- Born: Langar, Nottinghamshire
- Occupation: Fashion stylist
- Television: The X Factor; Britain's Got Talent; Strictly Come Dancing; 10 Years Younger in 10 Days;

= Gemma Sheppard =

British fashion stylist

Gemma Sheppard is a British fashion stylist. She works with contestants and presenters appearing in the British television series The X Factor, Britain's Got Talent, Dancing On Ice and Strictly Come Dancing. Sheppard appears in the British television series 10 Years Younger in 10 Days as the resident fashion expert.

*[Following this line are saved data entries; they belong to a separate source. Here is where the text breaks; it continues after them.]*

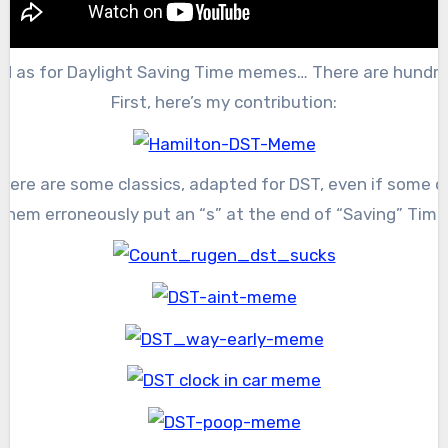
d as for Daylight Saving Time memes… There are hundre
First, here’s my contribution:
Here are some classics, adapted for DST, even if some o
them erroneously put an “s” at the end of “Saving” Time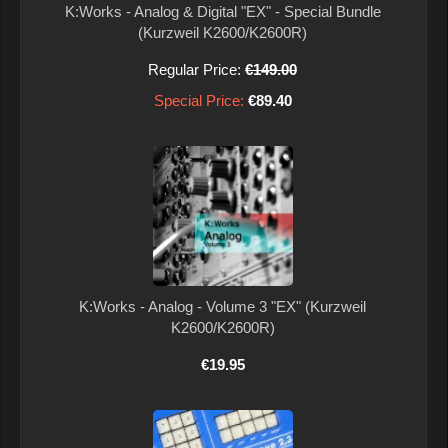
K:Works - Analog & Digital "EX" - Special Bundle
(Kurzweil K2600/K2600R)
Regular Price:
€149.00
Special Price:
€89.40
K:Works - Analog - Volume 3 "EX" (Kurzweil
K2600/K2600R)
€19.95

==Early life and education==
Sheppard grew up in Langar, Nottinghamshire. She attended Toot Hill School in Bingham, Nottinghamshire. She later studied at the Guildford School of Acting. Nottinghamshire County Council gave Sheppard a scholarship for her studies.

==Career==
Before working in television, Sheppard worked with Alexander McQueen and Gucci.
The British television series The X Factor employed Sheppard in 2009 as a stylist for the singer Dannii Minogue. In 2011 Sheppard styled outfits for Tulisa, another judge on the show. Sheppard volunteered to dress the singer for a widely publicised court appearance in 2014. Sheppard later became the style director for The X Factor in 2014. She gained a reputation for styling contestants and judges in top designer brands. In 2015 Sheppard claimed she sourced an original pair of moon boots from Michael Jackson's Thriller music video for a performance on the show by contestant Louisa Johnson.
Sheppard also worked as the lead-stylist for both Britain's Got Talent and the British television dance contest Strictly Come Dancing during this time.
As of 2021, Sheppard is the resident fashion expert in the British television series 10 Years Younger in 10 Days.

==Personal life==
Sheppard is married and has three children.